In the years since the 2008 financial crisis, non-compliance has cost banks over $321 billion in fines, settlements and enforcement actions.
In an effort to avoid fines, banks spend a staggering $270 billion a year on compliance—ten percent of their operating costs. And some estimates say that these costs could double by 2022.
With these budget-breaking amounts in mind, banks are strongly motivated to find cost-effective and easy-to-implement strategies to help them comply with regulations and avoid huge fines.
The Challenges of Compliance
Regulatory compliance is important for banks for financial reasons alone, never mind its supremely important role in stemming the tide of financial crime. Money laundering threatens national security by financing terrorists, human traffickers, drug dealers and other criminal activities. It stresses economies by diverting resources to combat such criminal activity, which slows financial growth.
There’s no question that financial institutions (FIs) understand the tremendous importance of regulatory compliance. So what exactly is it that makes compliance so challenging for banks? Why is complying with know your customer (KYC) checks—according to a report from Forrester Research—cited as among the biggest pain points faced by bank execs worldwide?
Some of the biggest compliance challenges faced by FIs come at the very beginning of the process, during onboarding. Here are two primary reasons why dependable compliance solutions can be tough for banks to implement:
- Onboarding processes are manual, time-consuming and labor-intensive.
- It’s hard for compliance programs to keep up with ongoing regulatory changes. Constant updates can be hard to adjust to in a timely manner, and flagged accounts negatively impact customer experience, causing extra work and stress for financial professionals and their customers. Which brings us right back to the difficulties of onboarding. Onboarding is a months-long process under the best of circumstances. Continual updates to regulations can drag this process out even longer.
Ahead we’ll share some of the best current solutions for the detection and monitoring of illicit criminal activity. There’s a bit of overlap with some of the capabilities in these different technologies, but that’s not a bad thing. Many of them enhance or compliment each other well.
Tech to the Rescue: The Best Fraud-Detecting Technologies
- Graph database technologies are systems that bring different information sources together into a single view of data, creating a comprehensive overview of each customer. A single data model makes it easier for compliance teams to identify patterns of illicit customer behavior. These technologies can also help FIs to find connections like those to politically exposed persons (PEPs) and ultimate beneficial owners (UBOs).
- Network analysis and visualization technologies depict connected entities as nodes—which are data points—and links that show their connections to other business entities through time. This allows financial institutions to see complex relationships between various people and entities laid out clearly before them—relationships that might easily be missed without the clear cues provided by these visualization technologies.
- Contextual computing uses hardware and software to analyze data about a device’s origins. As per the FINCEN advisory, the collection of data such as Internet Protocol (IP) addresses with timestamps, virtual-wallet information, device identifiers and other information for inclusion in SAR filings can be very helpful to law enforcement in identifying criminal entities.
- Predictive analytics uses statistical techniques like predictive modeling, machine learning, and data mining to analyze facts, past and present, to make predictions about future events.
- Big data is part of a data management strategy using advanced technologies to store, analyze and otherwise leverage massive amounts of customer data.

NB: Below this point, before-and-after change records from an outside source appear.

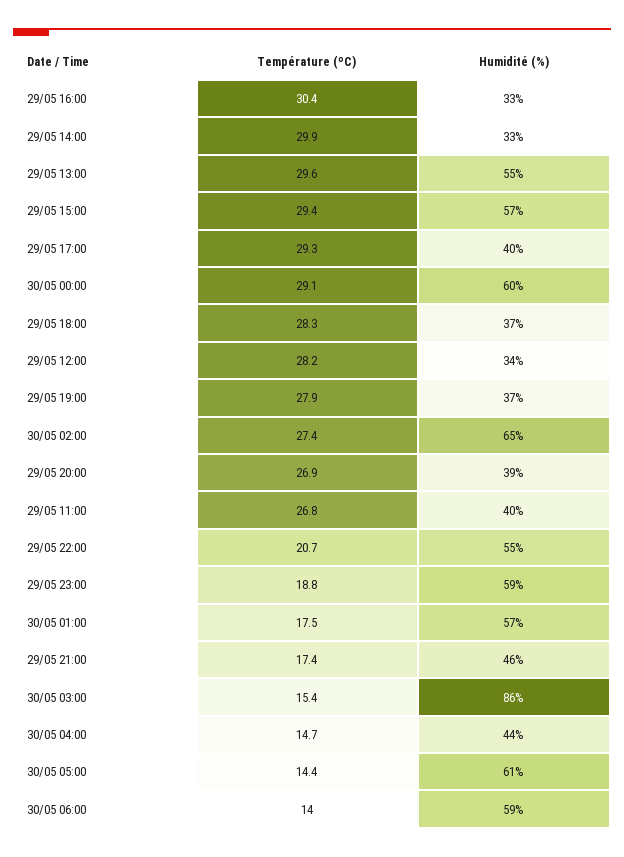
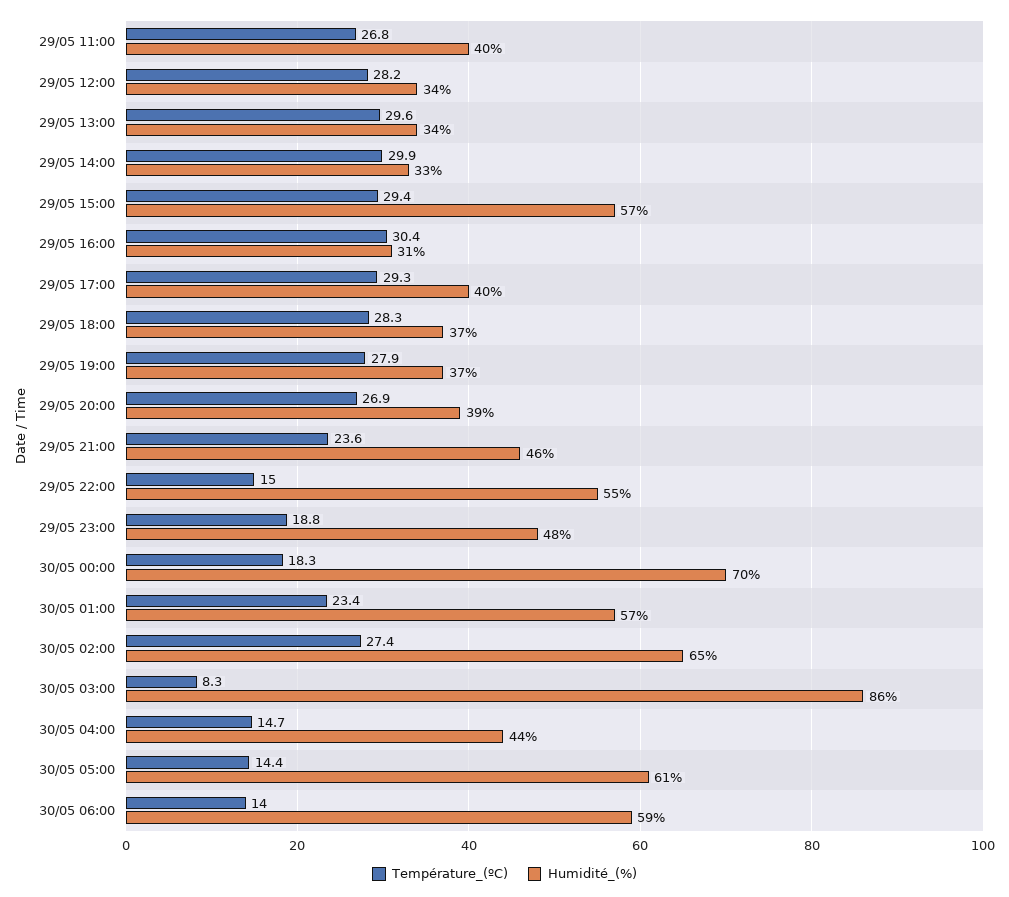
  {
    "Température (ºC)": {
      "29/05 16:00": 30.4,
      "29/05 14:00": 29.9,
      "29/05 13:00": 29.6,
      "29/05 15:00": 29.4,
      "29/05 17:00": 29.3,
-     "30/05 00:00": 29.1,
+     "30/05 00:00": 18.3,
      "29/05 18:00": 28.3,
      "29/05 12:00": 28.2,
      "29/05 19:00": 27.9,
      "30/05 02:00": 27.4,
      "29/05 20:00": 26.9,
      "29/05 11:00": 26.8,
-     "29/05 22:00": 20.7,
+     "29/05 22:00": 15,
      "29/05 23:00": 18.8,
-     "30/05 01:00": 17.5,
+     "30/05 01:00": 23.4,
-     "29/05 21:00": 17.4,
+     "29/05 21:00": 23.6,
-     "30/05 03:00": 15.4,
+     "30/05 03:00": 8.3,
      "30/05 04:00": 14.7,
      "30/05 05:00": 14.4,
      "30/05 06:00": 14
    },
    "Humidité (%)": {
-     "29/05 16:00": 33,
+     "29/05 16:00": 31,
      "29/05 14:00": 33,
-     "29/05 13:00": 55,
+     "29/05 13:00": 34,
      "29/05 15:00": 57,
      "29/05 17:00": 40,
-     "30/05 00:00": 60,
+     "30/05 00:00": 70,
      "29/05 18:00": 37,
      "29/05 12:00": 34,
      "29/05 19:00": 37,
      "30/05 02:00": 65,
      "29/05 20:00": 39,
      "29/05 11:00": 40,
      "29/05 22:00": 55,
-     "29/05 23:00": 59,
+     "29/05 23:00": 48,
      "30/05 01:00": 57,
      "29/05 21:00": 46,
      "30/05 03:00": 86,
      "30/05 04:00": 44,
      "30/05 05:00": 61,
      "30/05 06:00": 59
    }
  }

These ecosystems of data are providing the ability to gain insights into potential illicit behaviors in ways that previously were not possible.

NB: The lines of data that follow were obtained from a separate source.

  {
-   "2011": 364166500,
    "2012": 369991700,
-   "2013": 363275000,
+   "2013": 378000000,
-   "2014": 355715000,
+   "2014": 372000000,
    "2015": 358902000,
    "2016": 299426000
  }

- Artificial intelligence (AI), particularly machine learning and natural language processing: Artificial intelligence is a branch of computer science that develops systems that perform tasks that would ordinarily require human intelligence.
Machine learning uses algorithms and statistical models that enable computers to perform tasks without being specifically programmed to do so. Together with natural language processing, which allows computers to process and analyze natural language data, these technologies give FIs all the advantages of having a bigger workforce without the effort and expense.

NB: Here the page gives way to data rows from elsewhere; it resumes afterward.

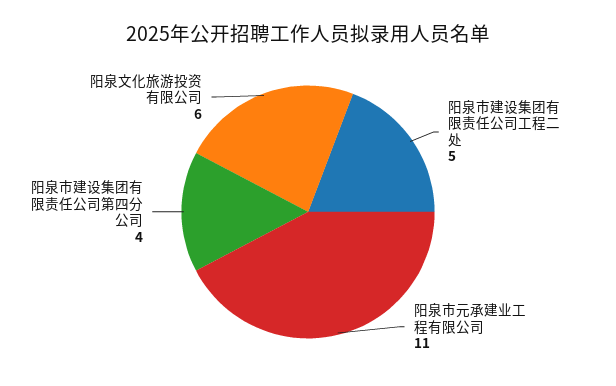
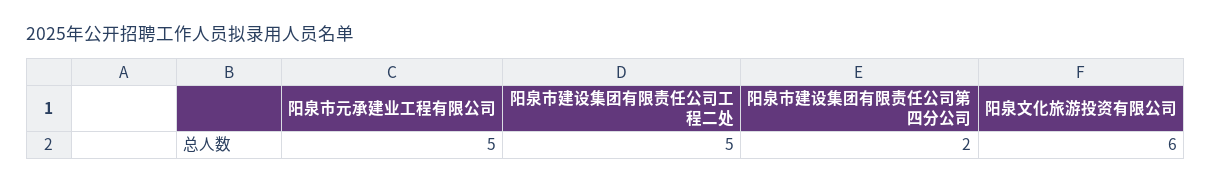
  {
    "阳泉市建设集团有限责任公司工程二处": 5,
-   "阳泉市元承建业工程有限公司": 11,
+   "阳泉市元承建业工程有限公司": 5,
-   "阳泉市建设集团有限责任公司第四分公司": 4,
+   "阳泉市建设集团有限责任公司第四分公司": 2,
    "阳泉文化旅游投资有限公司": 6
  }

AI is the Technology that Supercharges All the Others
This brief overview reveals what these technologies all have in common. In their different ways, they each reveal connections and patterns in data that allow FIs to see businesses and individuals within a context.
Context quickly and clearly reveals conflicts of interest and deviations from normal behaviors that might otherwise be overlooked. This is where AI augments the capabilities of other technologies. False positives are a huge problem for compliance programs, with 98% of alerts never even resulting in suspicious activity reports (SARs).
AI uses machine learning to add a more human element that amounts to something very close to intuition. It uses that “intuition” to make decisions based on connections and patterns that it detects, greatly reducing the rate of false positives. PayPal has cut its fraud false-positive rate by half since it began using deep learning (a branch of machine learning that can understand images, sound and text).
For banks, adding AI to the compliance arsenal is like hiring thousands of human beings that all happen to have exceptional instincts. And machine learning enables AI systems to grow their intelligence with every bit of new data they ingest.
AI’s supercharged ability to identify trends without getting distracted by the minutiae is an unbeatable combination that could potentially save banks billions over the next ten years.